Google notes that the Gemini 2.5 Deep Think model is a significant improvement over what it announced at I/O. The company also claims to have developed “novel reinforcement learning techniques” to encourage Gemini 2.5 Deep Think to make better use of its reasoning paths.
“Deep Think can help people tackle problems that require creativity, strategic planning and making improvements step-by-step,” said Google in a blog post shared with TechCrunch.
Techcrunch event
San Francisco | October 27-29, 2025
The company says Gemini 2.5 Deep Think achieves state-of-the-art performance on Humanity’s Last Exam (HLE) — a challenging test measuring AI’s ability to answer thousands of crowdsourced questions across math, humanities, and science. Google claims its model scored 34.8% on HLE (without tools), compared to xAI’s Grok 4, which scored 25.4%, and OpenAI’s o3, which scored 20.3%.
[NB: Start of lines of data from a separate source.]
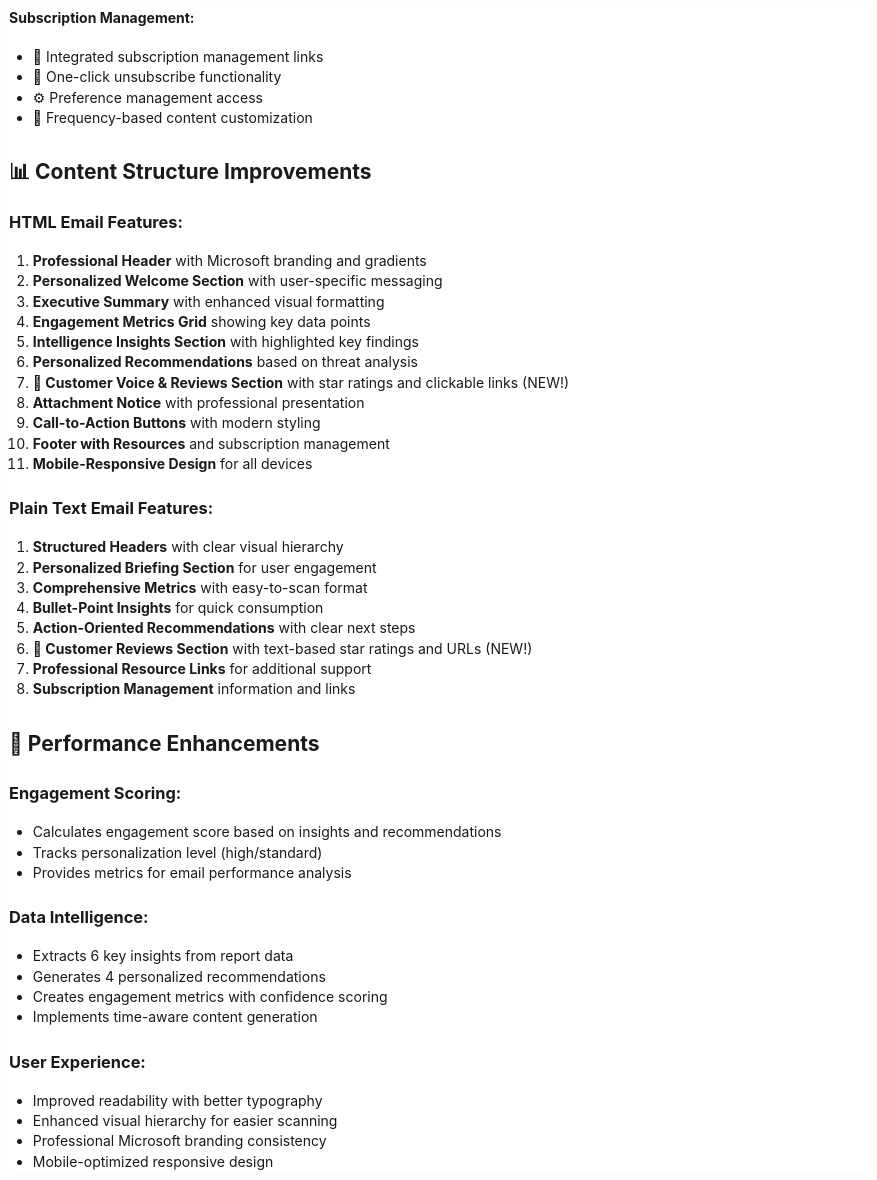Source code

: #### Subscription Management:
- 📧 Integrated subscription management links
- 🔗 One-click unsubscribe functionality
- ⚙️ Preference management access
- 📅 Frequency-based content customization

## 📊 Content Structure Improvements

### HTML Email Features:
1. **Professional Header** with Microsoft branding and gradients
2. **Personalized Welcome Section** with user-specific messaging
3. **Executive Summary** with enhanced visual formatting
4. **Engagement Metrics Grid** showing key data points
5. **Intelligence Insights Section** with highlighted key findings
6. **Personalized Recommendations** based on threat analysis
7. **💬 Customer Voice & Reviews Section** with star ratings and clickable links (NEW!)
8. **Attachment Notice** with professional presentation
9. **Call-to-Action Buttons** with modern styling
10. **Footer with Resources** and subscription management
11. **Mobile-Responsive Design** for all devices

### Plain Text Email Features:
1. **Structured Headers** with clear visual hierarchy
2. **Personalized Briefing Section** for user engagement
3. **Comprehensive Metrics** with easy-to-scan format
4. **Bullet-Point Insights** for quick consumption
5. **Action-Oriented Recommendations** with clear next steps
6. **💬 Customer Reviews Section** with text-based star ratings and URLs (NEW!)
7. **Professional Resource Links** for additional support
8. **Subscription Management** information and links

## 🚀 Performance Enhancements

### Engagement Scoring:
- Calculates engagement score based on insights and recommendations
- Tracks personalization level (high/standard)
- Provides metrics for email performance analysis

### Data Intelligence:
- Extracts 6 key insights from report data
- Generates 4 personalized recommendations
- Creates engagement metrics with confidence scoring
- Implements time-aware content generation

### User Experience:
- Improved readability with better typography
- Enhanced visual hierarchy for easier scanning
- Professional Microsoft branding consistency
- Mobile-optimized responsive design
Google also says Gemini 2.5 Deep Think outperforms AI models from OpenAI, xAI, and Anthropic on LiveCodeBench6, a challenging test of competitive coding tasks. Google’s model scored 87.6%, whereas Grok 4 scored 79%, and OpenAI’s o3 scored 72%.

Gemini 2.5 Deep Think automatically works with tools such as code execution and Google Search, and the company says it’s capable of producing “much longer responses” than traditional AI models.
In Google’s testing, the model produced more detailed and aesthetically pleasing web development tasks compared to other AI models. The company claims the model could aid researchers and “potentially accelerate the path to discovery.”

It seems that several leading AI labs are converging around the multi-agent approach.
Elon Musk’s xAI recently released a multi-agent system of its own, Grok 4 Heavy, which it says was able to achieve industry leading performance on several benchmarks. OpenAI researcher Noam Brown said on a podcast that the unreleased AI model the company used to achieve a gold medal at this year’s International Math Olympiad (IMO) was also a multi-agent system. Meanwhile, Anthropic’s Research agent, which generates thorough research briefs, is also powered by a multi-agent system.
Despite the strong performance, it seems that multi-agent systems are even costlier to serve than traditional AI models. That means tech companies may keep these systems gated behind their most expensive subscription plans, which xAI and now Google have chosen to do.
In the coming weeks, Google says it plans to share Gemini 2.5 Deep Think with a select group of testers via the Gemini API. The company says it wants to better understand how developers and enterprises may use its multi-agent system.